Pero en mi visita al Macba aún me dio tiempo a asomarme a la exposición de la colección de los fondos del museo (seis mil obras, según creo), que se renueva cada seis meses. O sea, que en enero cambia. Así que volveré en enero. Ahora me gustaron varias obras de algunos artistas jóvenes, todavía no integrados en el canon, como la House of the Sun de Pedro Torres, una habitación en torno al sol, su luz y movimiento; o esa Ternura sin esclavizar de Lucía C. Pino, que consiste en unas esculturas informes, dispuestas por el suelo como si no pudieran llegar a ponerse de pie, en imposibles, pero cumplidas, bodas de plexiglás y yeso: inimaginables seres larvarios, casuales (creo que esa Lucía debe de ser muy inteligente, porque eso no se le ocurre a cualquiera); o ese vídeo musical de Fito Conesa, ya célebre, titulado Helicón, donde una banda musical deplora, tocando la música del mismo Conesa, la catástrofe ecológica provocada por una mina murciana y al mismo tiempo subraya, celebra su belleza extraterrestre, sus estratos de colores insólitos.
Cada una de estas obras merecería una visita, una lenta contemplación.

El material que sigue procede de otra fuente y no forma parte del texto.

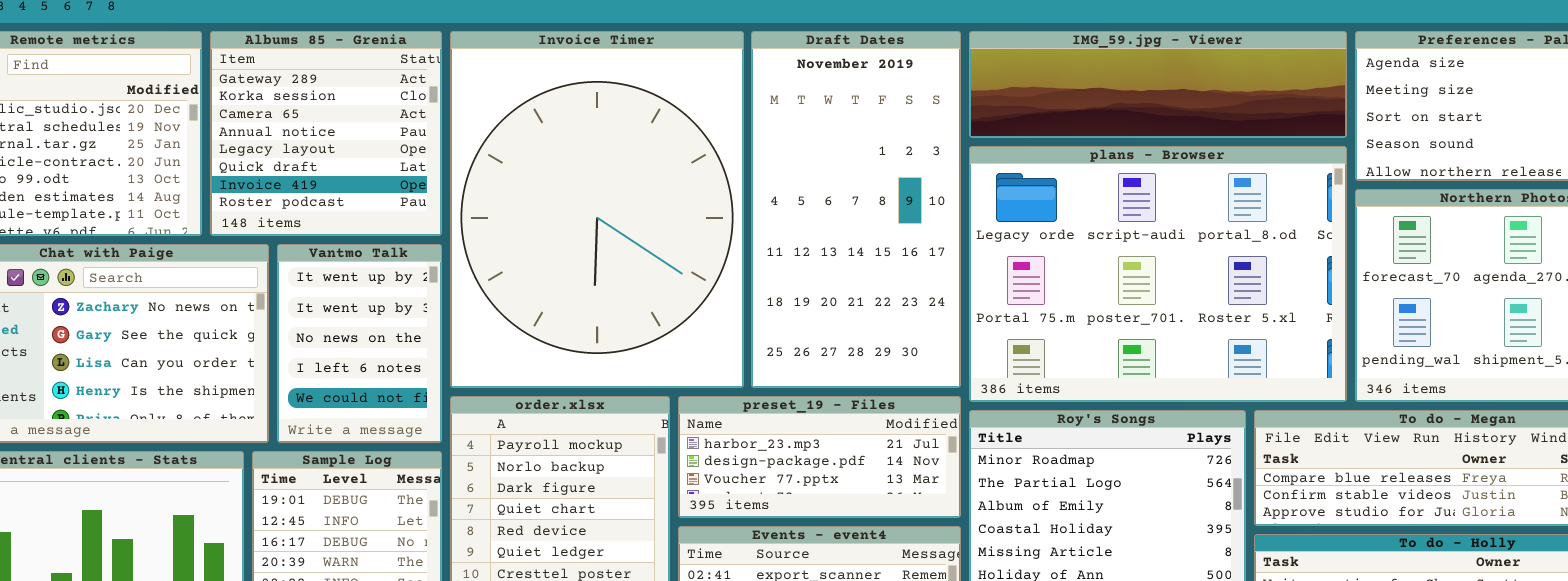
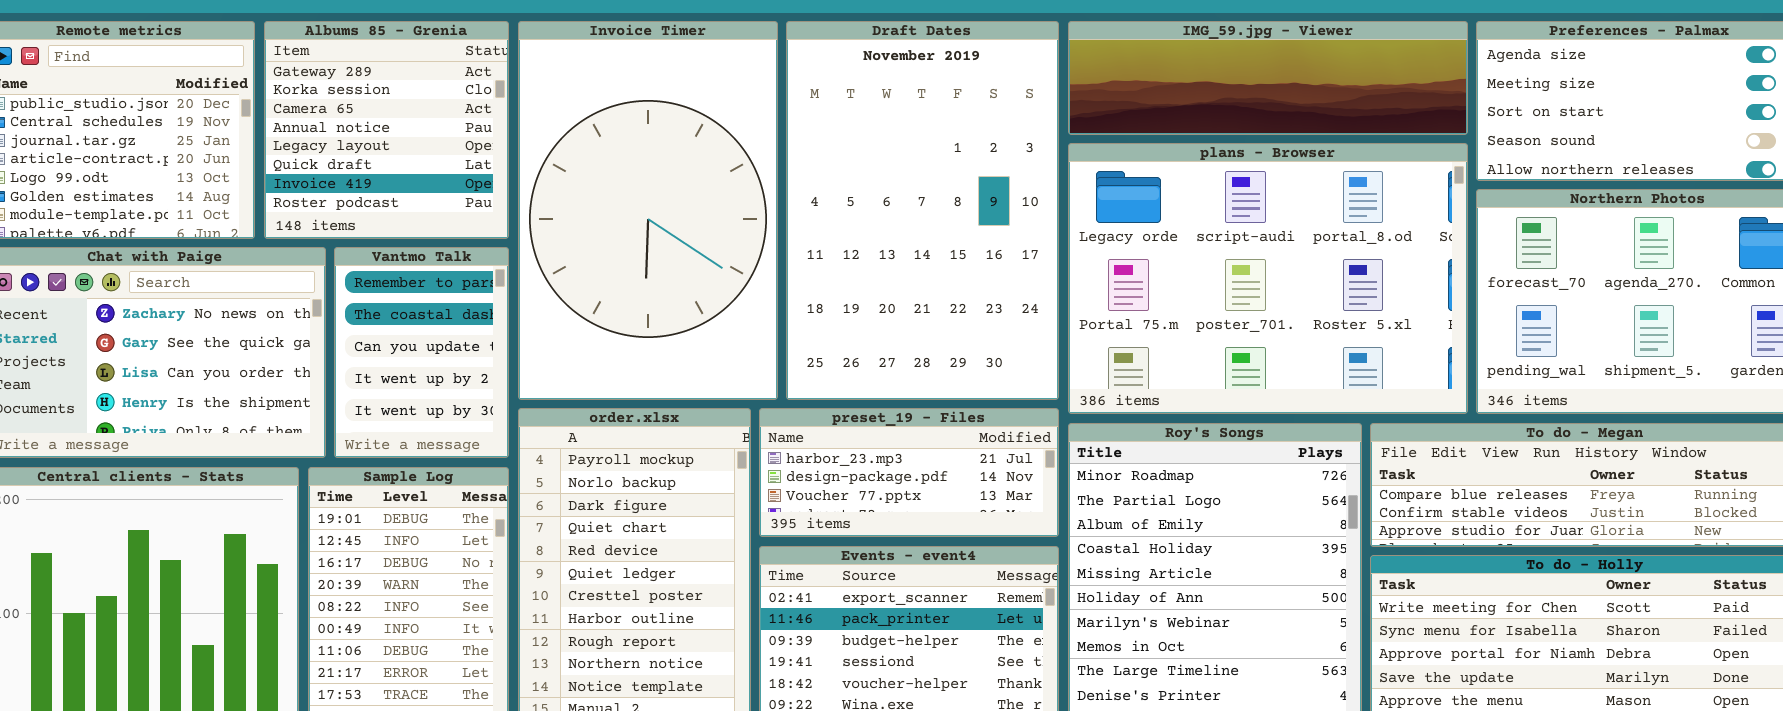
Invoice Timer: [450,31,744,388] -> [518,21,778,400], resized
Draft Dates: [751,31,961,388] -> [786,21,1059,400], resized
Vantmo Talk: [277,244,442,443] -> [334,247,509,458], scrolled up 3 rows

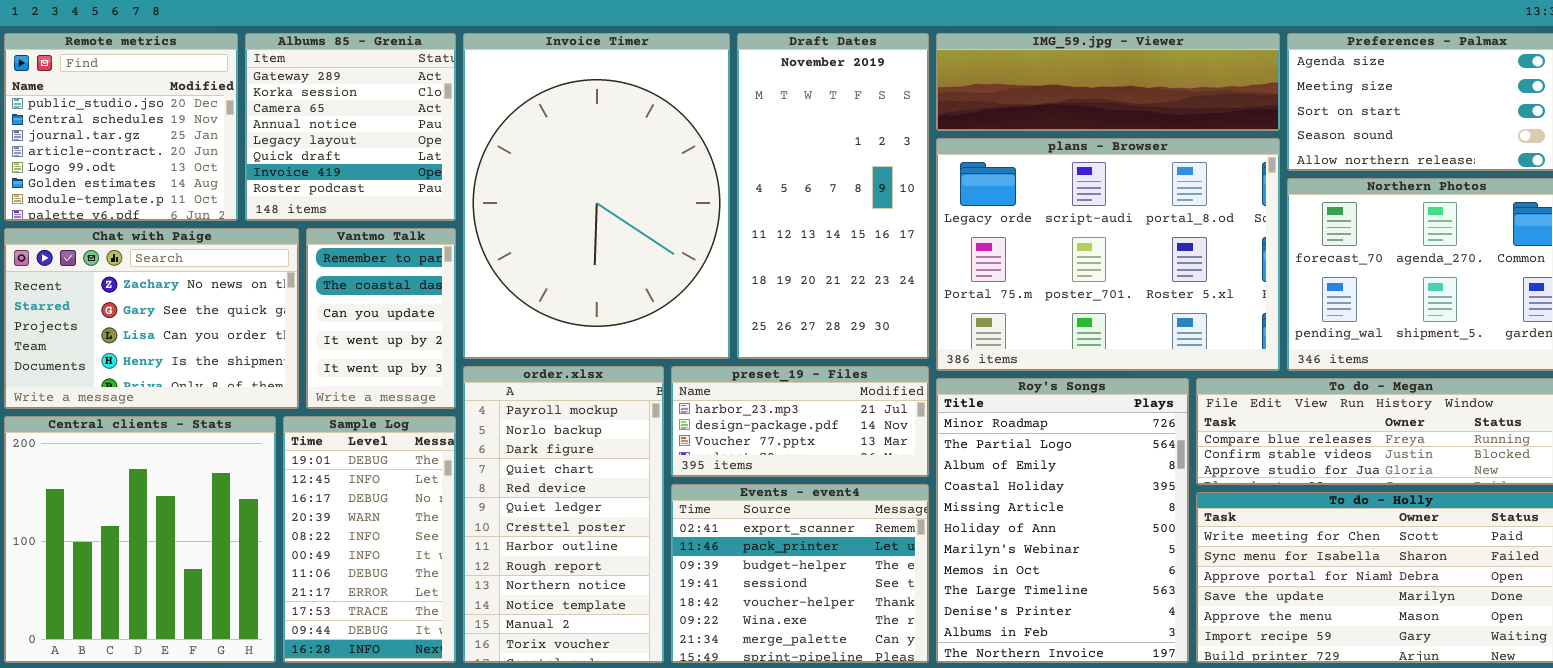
Invoice Timer: [518,21,778,400] -> [463,33,730,359], resized
Draft Dates: [786,21,1059,400] -> [737,33,929,359], resized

Todavía me entretuve en echar una mirada afectuosa a los clásicos, o sea a Dependence, esa serie de veinte fotografías de Ahlam Shibli que revelan lo invisible: lo invisible, que no son los ángeles sino los cuidadores suramericanos de nuestros ancianos, esos cuidadores que son los seres menos percibidos de la sociedad.

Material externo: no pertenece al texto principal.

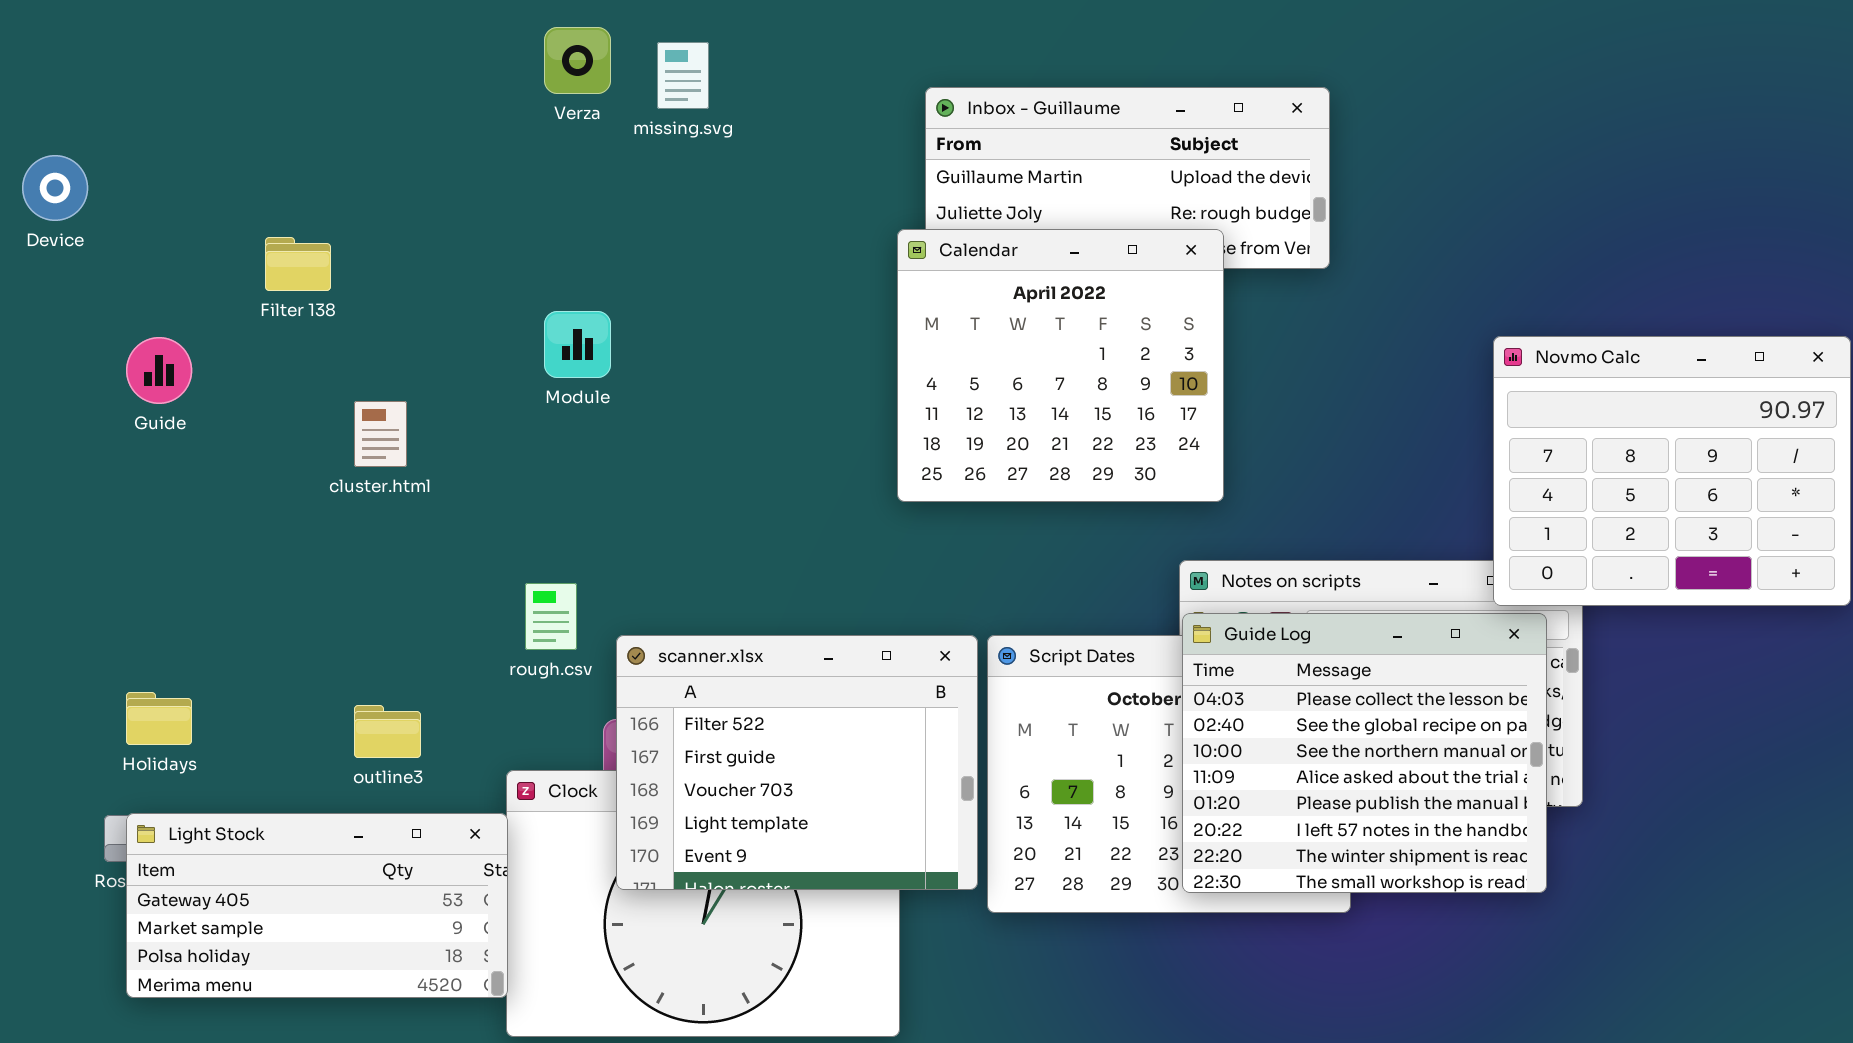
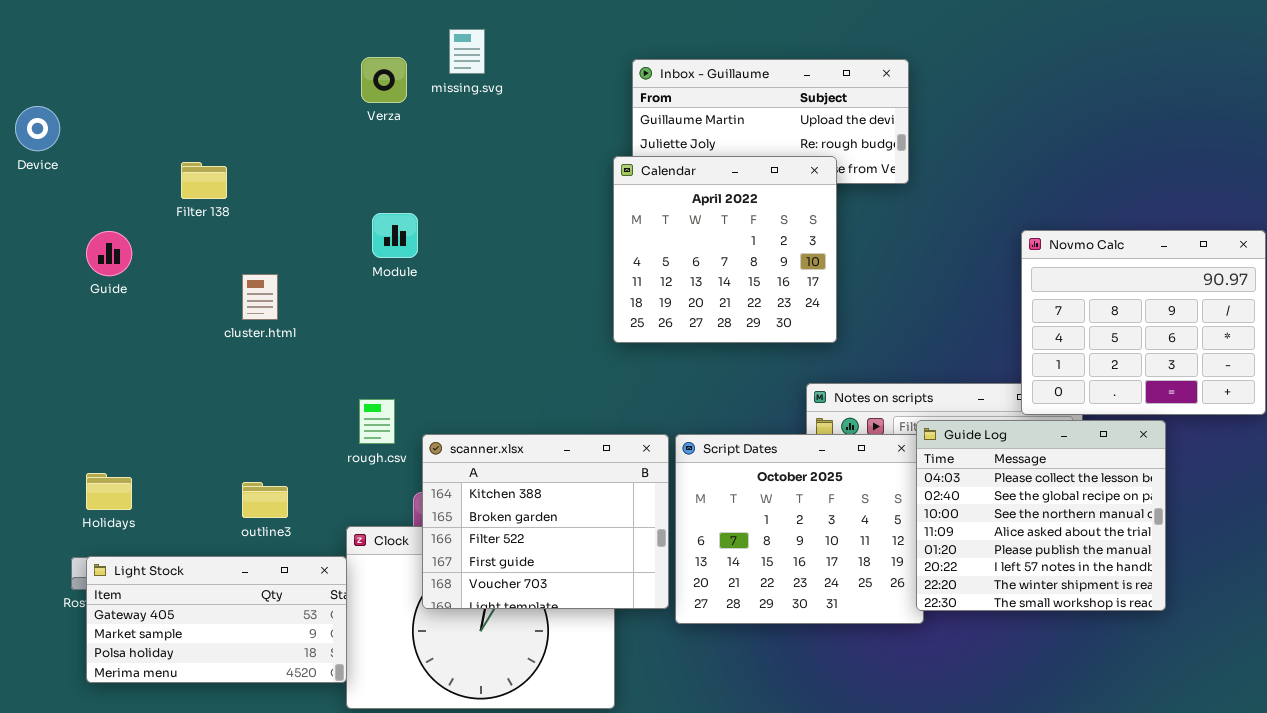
Verza: [544,27,611,94] -> [361,57,407,103], moved
Guide Log: [1182,613,1547,893] -> [916,420,1166,611], moved
scanner.xlsx: [616,635,978,890] -> [422,434,669,609], scrolled up 2 rows

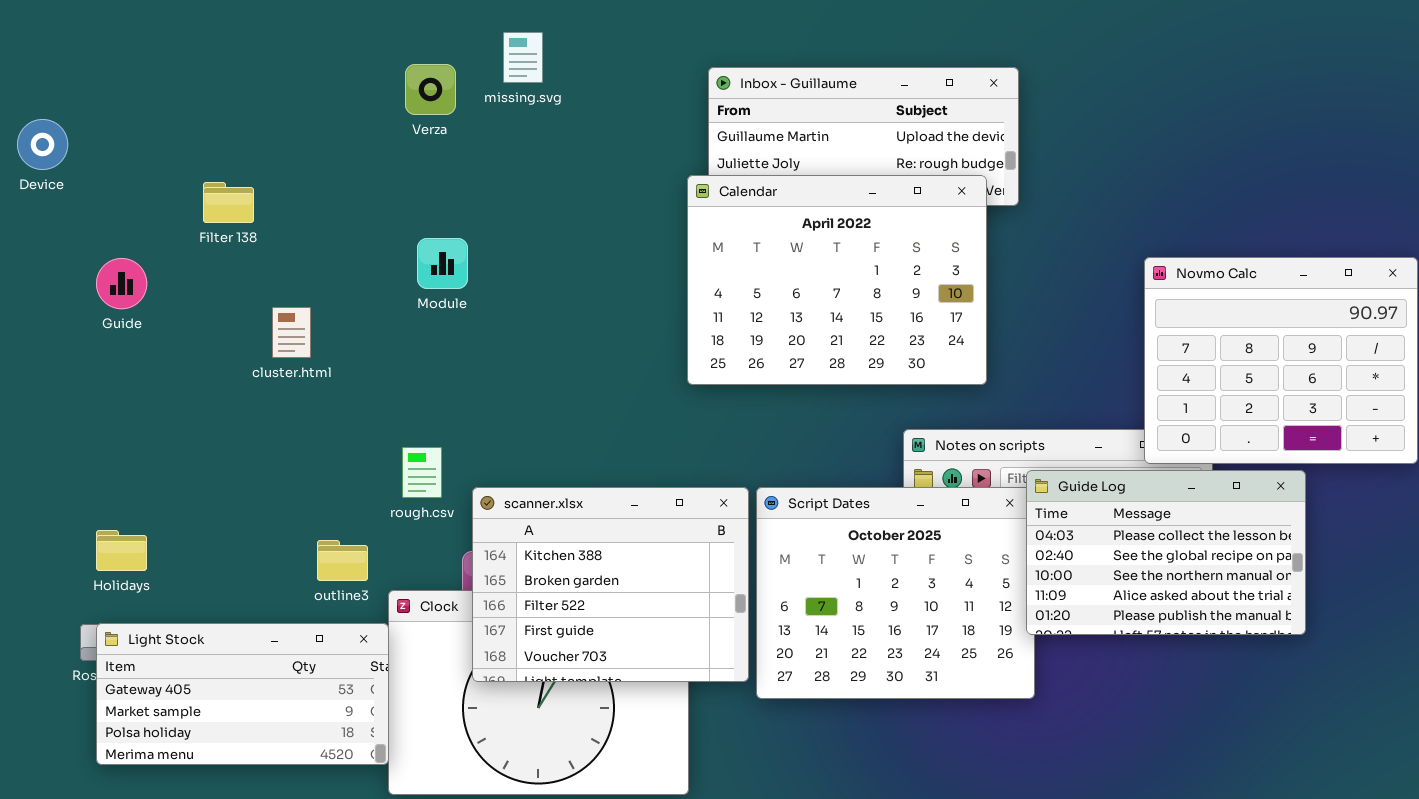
Calendar: [613,156,837,343] -> [687,175,987,385], resized
Guide Log: [916,420,1166,611] -> [1026,470,1306,635], resized
outline3: [242,482,288,518] -> [317,540,368,581], moved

O, en una sala dedicada al terreno de intersección entre lo visual y lo semántico, las escrituras pictóricas de Broodthaers en una pared cóncava, y un Conjunto de poemas visuales con letras de Brossa, que me hizo desear estar en NY y ver la exposición de Ed Ruscha, el cantor de las gasolineras abandonadas y de los rótulos de neón; y las obras de Tres, el artista catalán anónimo por voluntad expresa y profeta del silencio (1956-2016) del que entre otras cosas se muestran las llamadas Tijeras para cortar el silencio, herramienta dorada para una performance silenciosa que lleva grabado este lema: J’existe pour Couper le Silence qui Vibre dans l’Air. Entre otras maravillas.
Pero ya me he cansado de la écfrasis. Como decía el veterano crítico de El Periódico para acabar de forma lapidaria sus artículos: Recomiendo la visita. Recomiendo la visita al Macba, arca de maravillas.